I’ve seen friends abject after a break-up, not only facing the where-did-it-all-go-wrong? conversation, but also the one about whether he wouldn’t mind deleting that video and those photographs from his hard drive. Mortifying. At university fancy-dress parties the options were Sexy Witch (Halloween), Sexy Santa Girl (Christmas), Sexy Easter Bunny (Easter) and Sexy Nurse, Sexy Schoolgirl, Sexy Pop Starlet on all other occasions. You might say this was just end-of-term, Ann Summers-esque high spirits. But there is a trickle-up effect from lingerie shop to management consultancy. All female Apprentice candidates dress in Sexy Boardroom style: tight dress, clacky heels, lipgloss.

We were supposed to be the Hot Feminist generation. Our role models were Beyoncé singing ‘Single Ladies’ in a leotard and heels, and Taylor Swift celebrating female solidarity in teeny-tiny hot pants. I look forward to seeing what Millicent Fawcett wears for her new statue in Parliament Square.

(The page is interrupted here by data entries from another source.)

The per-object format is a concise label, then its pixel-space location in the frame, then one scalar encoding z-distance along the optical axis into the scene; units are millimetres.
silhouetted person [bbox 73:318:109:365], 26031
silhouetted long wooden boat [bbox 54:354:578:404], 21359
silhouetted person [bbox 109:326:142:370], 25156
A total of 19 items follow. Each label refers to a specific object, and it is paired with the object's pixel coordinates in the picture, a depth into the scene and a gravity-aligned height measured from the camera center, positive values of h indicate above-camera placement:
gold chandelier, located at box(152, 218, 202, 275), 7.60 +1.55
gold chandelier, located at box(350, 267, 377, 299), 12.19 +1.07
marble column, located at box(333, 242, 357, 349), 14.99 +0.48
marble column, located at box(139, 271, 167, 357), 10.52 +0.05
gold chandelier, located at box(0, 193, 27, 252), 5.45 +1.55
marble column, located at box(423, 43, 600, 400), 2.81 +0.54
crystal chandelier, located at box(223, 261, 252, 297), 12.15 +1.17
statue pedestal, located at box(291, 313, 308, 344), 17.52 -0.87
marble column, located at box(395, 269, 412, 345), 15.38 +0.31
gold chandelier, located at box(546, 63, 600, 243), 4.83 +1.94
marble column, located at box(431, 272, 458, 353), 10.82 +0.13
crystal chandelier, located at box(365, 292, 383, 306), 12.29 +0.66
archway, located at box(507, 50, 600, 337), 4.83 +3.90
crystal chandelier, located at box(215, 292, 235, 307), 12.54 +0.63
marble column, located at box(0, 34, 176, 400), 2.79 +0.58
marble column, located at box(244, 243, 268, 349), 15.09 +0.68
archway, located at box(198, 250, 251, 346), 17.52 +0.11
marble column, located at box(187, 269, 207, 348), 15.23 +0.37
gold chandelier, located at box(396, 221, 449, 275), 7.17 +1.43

There’s a telling line in the first episode of the BBC’s Fleabag, a brilliantly written, if at times appalling, series about a messed-up millennial woman played by Phoebe Waller-Bridge. Our heroine is in bed with a man who tries his luck at something previous girlfriends had refused. In a monologue to camera, Waller-Bridge says: ‘You’re drunk. He’s made the effort to come all the way here. You let him. He’s thrilled.’

You let him? When did that become the response to a man wanting something you don’t? You don’t let him do things to you. You don’t let him direct his own blue movies or dress you up like a Victoria’s Secret doll. You don’t let him bully and dictate.

Couldn’t one school PSHE lesson a term be given over to teaching girls to say: ‘No, I’m not OK with that.’ ‘No, I’m not ready for that.’ And: ‘No, what sort a girl do you think I am?’ This isn’t a plea for convent schools and no sex before marriage. Teenage crushes, first love, romance, lust, intimacy, heartbreak: I’m cool with all of that. But not with having to say yes to everything — telly rape, nudie selfies, letting him do what he wants — because to say no would make you a prude.

I say: button up your cardigans, girls. Resist the tyranny of ‘sexy’. Don’t let anyone (in the bedroom or out of it) leave you ashamed or embarrassed. Enough porno chic. Time for the revolt of the prudes.